ASSIGNMENT 1:
Reproduce the fibrosis progression article listing verbatim between "Fast fibrosis progression" and "Pineda, Juan A.", inclusive.
ASSIGNMENT 2:
According to the fibrosis progression article listing, in which journal did the study appear?

*** Opening PASSAGE ***

Fast fibrosis progression between repeated liver biopsies in patients coinfected with human immunodeficiency virus/hepatitis C virus

• Published in: Hepatology (Baltimore, Md.) Vol. 50; no. 4; pp. 1056 - 1063
• Main Authors: Macías, Juan, Berenguer, Juan, Japón, Miguel A., Girón, José A., Rivero, Antonio, López‐Cortés, Luis F., Moreno, Ana, González‐Serrano, Mercedes, Iribarren, José A., Ortega, Enrique, Miralles, Pilar, Mira, José A., Pineda, Juan A.

*** Closing PASSAGE ***
*** Opening PROVIDED INFORMATION ***

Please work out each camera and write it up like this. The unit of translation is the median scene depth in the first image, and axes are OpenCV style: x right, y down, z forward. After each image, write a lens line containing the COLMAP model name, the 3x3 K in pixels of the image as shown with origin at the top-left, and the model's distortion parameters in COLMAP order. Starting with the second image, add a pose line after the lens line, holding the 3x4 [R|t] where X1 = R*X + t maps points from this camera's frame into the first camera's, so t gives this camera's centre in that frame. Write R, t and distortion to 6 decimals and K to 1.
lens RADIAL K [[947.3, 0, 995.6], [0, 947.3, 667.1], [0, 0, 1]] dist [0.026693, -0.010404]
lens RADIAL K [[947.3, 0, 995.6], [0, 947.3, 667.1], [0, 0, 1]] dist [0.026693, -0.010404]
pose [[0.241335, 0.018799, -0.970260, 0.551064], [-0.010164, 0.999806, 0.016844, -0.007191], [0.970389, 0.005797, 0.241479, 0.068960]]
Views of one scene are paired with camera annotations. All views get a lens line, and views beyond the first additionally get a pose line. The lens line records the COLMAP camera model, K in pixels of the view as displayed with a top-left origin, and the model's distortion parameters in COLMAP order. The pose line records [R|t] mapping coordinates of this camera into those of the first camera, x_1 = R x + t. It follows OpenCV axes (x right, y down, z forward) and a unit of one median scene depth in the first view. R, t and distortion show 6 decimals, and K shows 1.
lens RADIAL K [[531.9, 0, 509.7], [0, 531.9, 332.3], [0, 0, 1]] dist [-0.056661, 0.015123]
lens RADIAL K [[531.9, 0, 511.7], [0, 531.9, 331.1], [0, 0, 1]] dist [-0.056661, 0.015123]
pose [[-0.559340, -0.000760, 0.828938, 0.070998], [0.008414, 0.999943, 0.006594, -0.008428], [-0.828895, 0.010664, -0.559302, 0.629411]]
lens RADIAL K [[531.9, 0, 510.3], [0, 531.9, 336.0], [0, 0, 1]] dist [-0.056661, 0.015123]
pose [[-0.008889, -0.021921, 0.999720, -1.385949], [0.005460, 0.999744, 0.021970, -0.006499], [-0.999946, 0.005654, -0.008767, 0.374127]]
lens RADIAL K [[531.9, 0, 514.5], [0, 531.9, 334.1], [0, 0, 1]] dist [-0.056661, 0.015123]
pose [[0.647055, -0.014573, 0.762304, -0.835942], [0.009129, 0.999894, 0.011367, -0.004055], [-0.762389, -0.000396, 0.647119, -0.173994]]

*** Closing PROVIDED INFORMATION ***

WRITTEN SOLUTION 1:
Fast fibrosis progression between repeated liver biopsies in patients coinfected with human immunodeficiency virus/hepatitis C virus

• Published in: Hepatology (Baltimore, Md.) Vol. 50; no. 4; pp. 1056 - 1063
• Main Authors: Macías, Juan, Berenguer, Juan, Japón, Miguel A., Girón, José A., Rivero, Antonio, López‐Cortés, Luis F., Moreno, Ana, González‐Serrano, Mercedes, Iribarren, José A., Ortega, Enrique, Miralles, Pilar, Mira, José A., Pineda, Juan A.

WRITTEN SOLUTION 2:
Hepatology (Baltimore, Md.)